How to Approach the Multiple-Choice Questions on the AP English Literature Exam (page 4)
Introduction to the Multiple-Choice Section of the Exam
Multiple choice? Multiple guess? Multiple anxiety? The day after the exam students often bemoan the difficulties and uncertainties of Section I of the AP Literature exam.
“Was that in English?”
“Did you get four Ds in a row for the second poem?”
“I just closed my eyes and pointed.”
Is it really possible to avoid these and other exam woes? We hope that by following along with us in this chapter you will begin to feel a bit more familiar with the world of multiple-choice questions and, thus, become a little more comfortable with the multiplechoice section of the exam.
What is it about the multiple-choice questions that causes such anxiety?
Basically, a multiple-choice literature question is a flawed method of gauging understanding because, by its very nature, it forces you to play a cat-and-mouse game with the test maker who demands that you concentrate on items that are incorrect before you can choose what is correct. We know, however, that complex literature has a richness that allows for ambiguity. When you are taking the exam, you are expected to match someone else’s take on a work with the answers you choose. This is what often causes the student to feel that the multiple-choice section is unfair. And maybe, to a degree, it is. However, the test is designed to allow you to shine, not to be humiliated. To that end, you will not find “cutesy” questions, and the test writers will not play games with you. What they will do is to present several valid options as a response to a challenging and appropriate question. These questions are designed to separate the perceptive and thoughtful reader from the superficial and impulsive one.

EXERCISE OBJECTIVE – Quote the passage on AP Literature multiple-choice questions word for word, everything from "Introduction to the" down to "causes such anxiety?". The rows that follow come from a separate source.

DATA –
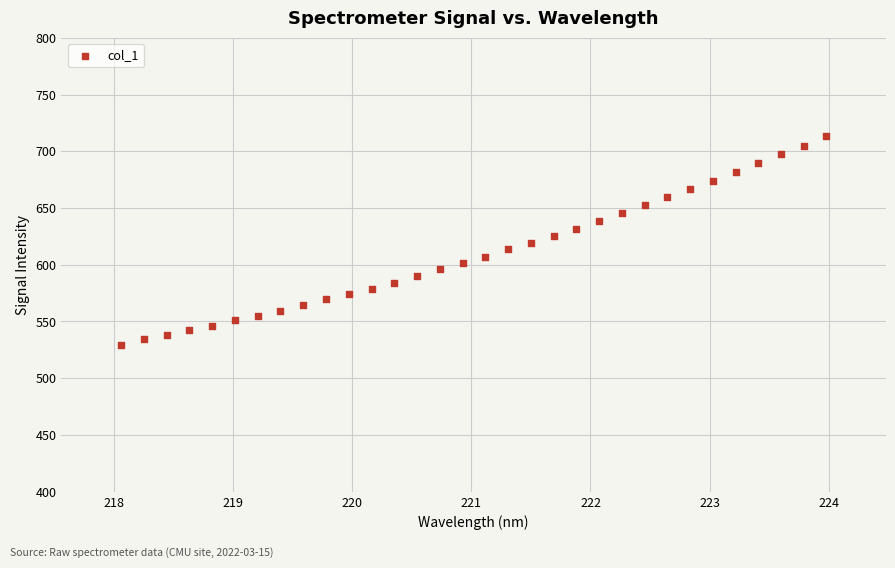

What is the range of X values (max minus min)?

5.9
...
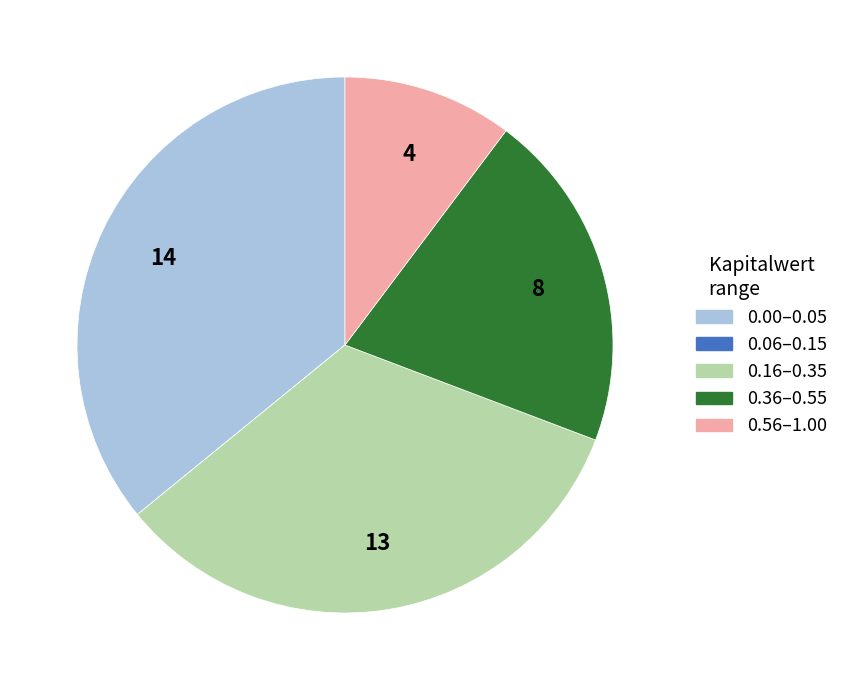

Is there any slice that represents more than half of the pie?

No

COMPLETED TASK –
Introduction to the Multiple-Choice Section of the Exam
Multiple choice? Multiple guess? Multiple anxiety? The day after the exam students often bemoan the difficulties and uncertainties of Section I of the AP Literature exam.
“Was that in English?”
“Did you get four Ds in a row for the second poem?”
“I just closed my eyes and pointed.”
Is it really possible to avoid these and other exam woes? We hope that by following along with us in this chapter you will begin to feel a bit more familiar with the world of multiple-choice questions and, thus, become a little more comfortable with the multiplechoice section of the exam.
What is it about the multiple-choice questions that causes such anxiety?